* Begin *

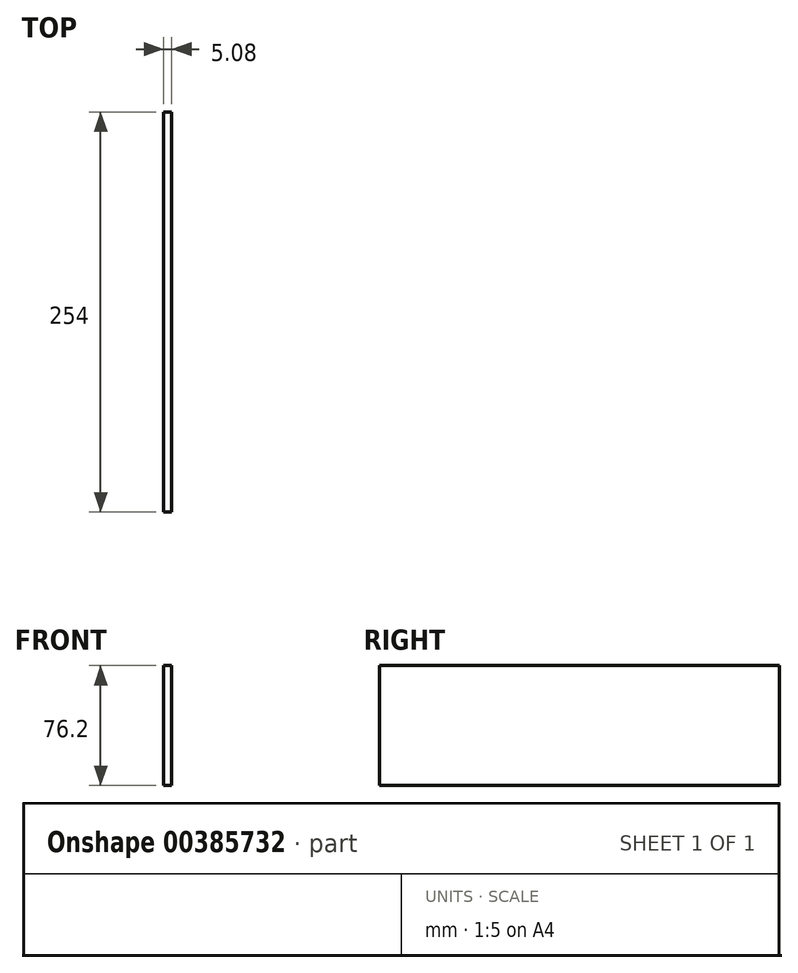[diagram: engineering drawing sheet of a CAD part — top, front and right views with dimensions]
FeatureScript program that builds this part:
annotation { "Feature Type Name" : "Feature", "Feature Type Description" : "" }
export const myFeature = defineFeature(function(context is Context, id is Id, definition is map)
    precondition{}
    {
        {
            var Q0;
            Q0=qCreatedBy(makeId("Front.planeOp"),FACE);
            var sketch = newSketch(context, id + "F0", { "sketchPlane" : qUnion([Q0])});
            skLineSegment(sketch, "E0.bottom", {"start": v(-2.54, 38.1) * mm, "end": v(2.54, 38.1) * mm});
            skLineSegment(sketch, "E0.top", {"start": v(-2.54, -38.1) * mm, "end": v(2.54, -38.1) * mm});
            skLineSegment(sketch, "E0.left", {"start": v(-2.54, 38.1) * mm, "end": v(-2.54, -38.1) * mm});
            skLineSegment(sketch, "E0.right", {"start": v(2.54, 38.1) * mm, "end": v(2.54, -38.1) * mm});
            skPoint(sketch, "E0.middle", {"position": v(0, 0) * mm});
            skSolve(sketch);
        }
        {
            var Q0;
            Q0=qSketchRegion(id+"F0",true);
            extrude(context, id + "F1", {"entities" : qUnion([Q0]), "depth" : 254 * mm});
        }
    });
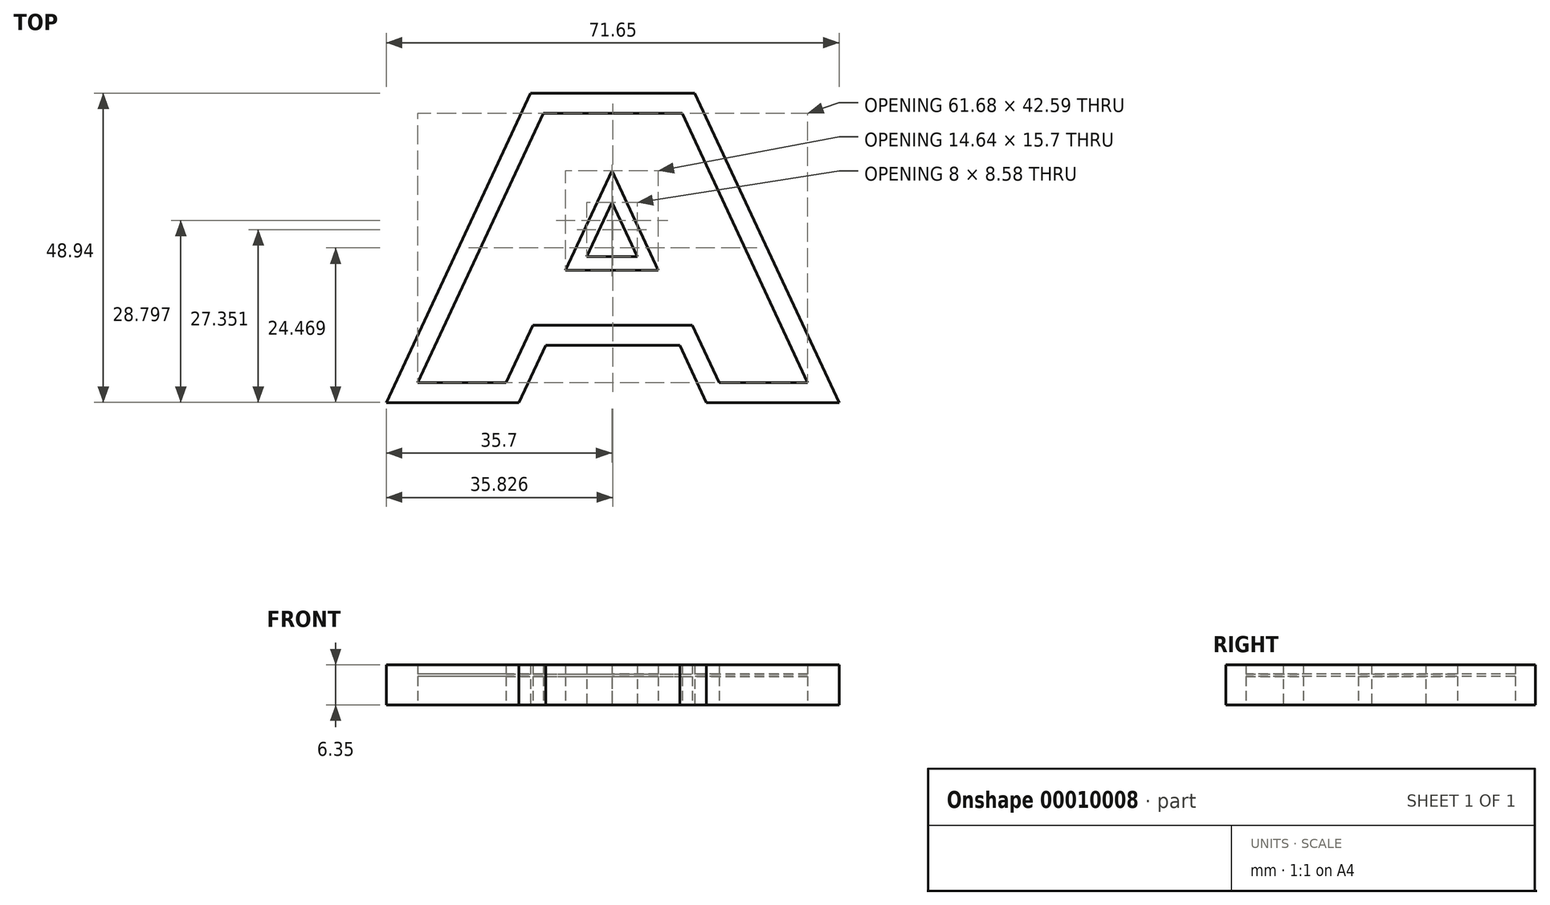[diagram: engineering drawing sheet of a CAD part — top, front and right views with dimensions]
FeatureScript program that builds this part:
annotation { "Feature Type Name" : "Feature", "Feature Type Description" : "" }
export const myFeature = defineFeature(function(context is Context, id is Id, definition is map)
    precondition{}
    {
        {
            var Q0;
            Q0=qCreatedBy(makeId("Top.planeOp"),FACE);
            var sketch = newSketch(context, id + "F0", { "sketchPlane" : qUnion([Q0])});
            skLineSegment(sketch, "E0", {"start": v(-12.87, 17.3) * mm, "end": v(13.13, 17.3) * mm});
            skLineSegment(sketch, "E1", {"start": v(13.13, 17.3) * mm, "end": v(35.95, -31.64) * mm});
            skLineSegment(sketch, "E2", {"start": v(-12.87, 17.3) * mm, "end": v(-35.7, -31.64) * mm});
            skLineSegment(sketch, "E3", {"start": v(-14.7, -31.64) * mm, "end": v(-35.7, -31.64) * mm});
            skLineSegment(sketch, "E4", {"start": v(35.95, -31.64) * mm, "end": v(14.95, -31.64) * mm});
            skLineSegment(sketch, "E5", {"start": v(-14.7, -31.64) * mm, "end": v(-10.47, -22.58) * mm});
            skLineSegment(sketch, "E6", {"start": v(14.95, -31.64) * mm, "end": v(10.72, -22.58) * mm});
            skLineSegment(sketch, "E7", {"start": v(-10.47, -22.58) * mm, "end": v(10.72, -22.58) * mm});
            skLineSegment(sketch, "E8", {"start": v(-4, -8.58) * mm, "end": v(4, -8.58) * mm});
            skLineSegment(sketch, "E9", {"start": v(-4, -8.58) * mm, "end": v(0, 0) * mm});
            skLineSegment(sketch, "E10", {"start": v(4, -8.58) * mm, "end": v(0, 0) * mm});
            skLineSegment(sketch, "E11.0", {"start": v(-10.85, 14.12) * mm, "end": v(11.1, 14.12) * mm});
            skLineSegment(sketch, "E11.1", {"start": v(11.1, 14.12) * mm, "end": v(30.96, -28.47) * mm});
            skLineSegment(sketch, "E11.2", {"start": v(30.96, -28.47) * mm, "end": v(16.97, -28.47) * mm});
            skLineSegment(sketch, "E11.3", {"start": v(16.97, -28.47) * mm, "end": v(12.74, -19.4) * mm});
            skLineSegment(sketch, "E11.4", {"start": v(-12.5, -19.4) * mm, "end": v(12.74, -19.4) * mm});
            skLineSegment(sketch, "E11.5", {"start": v(-10.85, 14.12) * mm, "end": v(-30.71, -28.47) * mm});
            skLineSegment(sketch, "E11.6", {"start": v(-16.72, -28.47) * mm, "end": v(-12.5, -19.4) * mm});
            skLineSegment(sketch, "E11.7", {"start": v(-16.72, -28.47) * mm, "end": v(-30.71, -28.47) * mm});
            skLineSegment(sketch, "E12.0", {"start": v(-7.32, -10.7) * mm, "end": v(0, 5) * mm});
            skLineSegment(sketch, "E12.1", {"start": v(-7.32, -10.7) * mm, "end": v(7.32, -10.7) * mm});
            skLineSegment(sketch, "E12.2", {"start": v(7.32, -10.7) * mm, "end": v(0, 5) * mm});
            skSolve(sketch);
        }
        {
            var Q0;
            Q0=makeQuery(id+"F0.imprint","IMPRINT",FACE,{"disambiguationData":[TD([[makeQuery(id+"F0.imprint","IMPRINT",EDGE,{"derivedFrom":sQuery(id+"F0.wireOp",EDGE,"E11.0")}),-1.0]])]});
            extrude(context, id + "F1", {"entities" : qUnion([Q0]), "depth" : 4.9 * mm});
        }
        {
            var Q0;
            Q0=makeQuery(id+"F0.imprint","IMPRINT",FACE,{"disambiguationData":[TD([[makeQuery(id+"F0.imprint","IMPRINT",EDGE,{"derivedFrom":sQuery(id+"F0.wireOp",EDGE,"E8")}),-1.0]])]});
            extrude(context, id + "F2", {"entities" : qUnion([Q0]), "operationType" : NewBodyOperationType.ADD, "depth" : 6.35 * mm});
        }
        {
            var Q0;
            Q0 = qSketchRegion(id + "F0", true);
            var Q1;
            Q1=makeQuery(id+"F0.imprint","IMPRINT",FACE,{"disambiguationData":[TD([[makeQuery(id+"F0.imprint","IMPRINT",EDGE,{"derivedFrom":sQuery(id+"F0.wireOp",EDGE,"E0")}),-1.0]])]});
            extrude(context, id + "F3", {"entities" : qUnion([Q0, Q1]), "operationType" : NewBodyOperationType.ADD, "flatOperationType" : FlatOperationType.REMOVE, "depth" : 6.35 * mm, "offsetDistance" : 25 * mm, "domain" : OperationDomain.MODEL});
        }
        {
            var Q0;
            Q0=makeQuery(id+"F0.imprint","IMPRINT",FACE,{"disambiguationData":[TD([[makeQuery(id+"F0.imprint","IMPRINT",EDGE,{"derivedFrom":sQuery(id+"F0.wireOp",EDGE,"E11.0")}),-1.0]])]});
            extrude(context, id + "F4", {"entities" : qUnion([Q0]), "operationType" : NewBodyOperationType.REMOVE, "depth" : 4.5 * mm});
        }
    });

* End *

Please count the lines in the items above that contain the string "true". Reply with the number only.

2